**Texto fornecido**:
———
No dia 20 de maio, quarta feira, na IIª reunião plenária da IIª Sessão Ordinária do Conselho Nacional de Transição (CNT) que assumiu funções equivalentes às da Assembleia Nacional Popular, tornando-se órgão de soberania com competência legislativa durante o período de transição, aprovou a Lei de disseminação de Informação Falsas na Internet com objetivo de travar a circulação de conteúdos considerados falsos, manipulados ou sem provas nas redes socias e plataformas digitais.
O Conselho Nacional de Transição na Guiné-Bissau, surgiu como resultado do golpe militar de novembro de 2025, quando os militares suspenderem parcialmente a Constituição e dissolveram a Assembleia Nacional Popular. Do ponto de vista constitucional e legal, estamos perante um órgão ilegítimo dentro da ordem constitucional normal , o que significa que este órgão criado durante a transição imposta pelos militares, não é considerado um órgão constitucional legitimo ordem jurídica da Guiné-Bissau e nem pela comunidade internacional.
———
**Perguntas sobre material**:
**1)** Segundo o texto sobre o Conselho Nacional de Transição, que órgão aprovou a Lei de disseminação de Informação Falsas na Internet?
**2)** Troque "militares" por "soldados" e reescreva tudo desde "O Conselho Nacional de Transição na" até "pela comunidade internacional." no texto sobre o Conselho Nacional de Transição.
**3)** Retome o texto sobre o Conselho Nacional de Transição a partir do ponto em que ele termina.
O material não é usado em nenhuma tarefa.
———
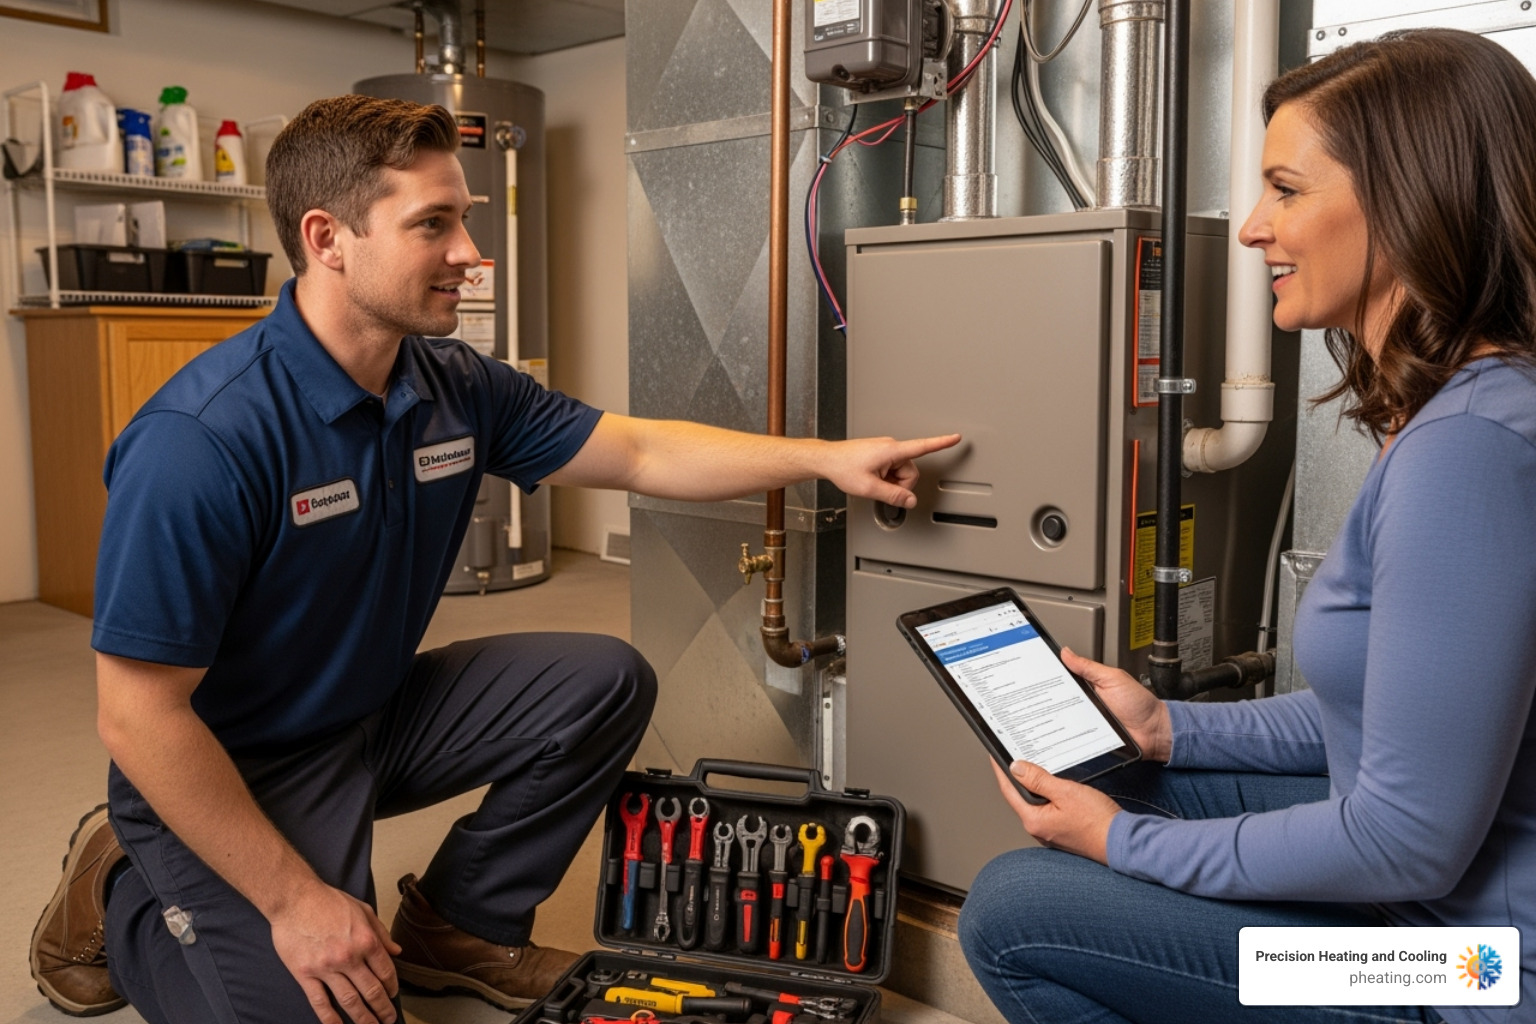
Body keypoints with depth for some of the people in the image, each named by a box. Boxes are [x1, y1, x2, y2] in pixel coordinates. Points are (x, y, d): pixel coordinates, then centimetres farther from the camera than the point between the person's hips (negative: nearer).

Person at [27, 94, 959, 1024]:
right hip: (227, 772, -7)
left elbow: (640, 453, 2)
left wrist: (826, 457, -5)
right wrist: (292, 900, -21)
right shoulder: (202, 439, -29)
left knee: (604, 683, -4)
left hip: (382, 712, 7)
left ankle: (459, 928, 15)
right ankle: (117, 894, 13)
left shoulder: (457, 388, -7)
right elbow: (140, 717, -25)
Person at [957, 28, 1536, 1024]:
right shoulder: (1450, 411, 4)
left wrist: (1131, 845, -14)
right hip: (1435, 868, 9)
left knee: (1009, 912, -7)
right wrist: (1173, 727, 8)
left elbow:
———
**Lista de respostas**:
**1)** O Conselho Nacional de Transição (CNT).

**2)**
O Conselho Nacional de Transição na Guiné-Bissau, surgiu como resultado do golpe militar de novembro de 2025, quando os soldados suspenderem parcialmente a Constituição e dissolveram a Assembleia Nacional Popular. Do ponto de vista constitucional e legal, estamos perante um órgão ilegítimo dentro da ordem constitucional normal , o que significa que este órgão criado durante a transição imposta pelos soldados, não é considerado um órgão constitucional legitimo ordem jurídica da Guiné-Bissau e nem pela comunidade internacional.

**3)**
E de acordo, com uma fonte não citada pela Rádio Sol Mansi, o CNT pretende avançar para a ratificação das Convenções de Malabo (União Africana) e Budapeste, sobre o combate ao cibercrime e crimes digitais, no sentido de julgar à revelia e sujeitos a pedidos de extradição, desde que estejam em países signatários das duas convenções.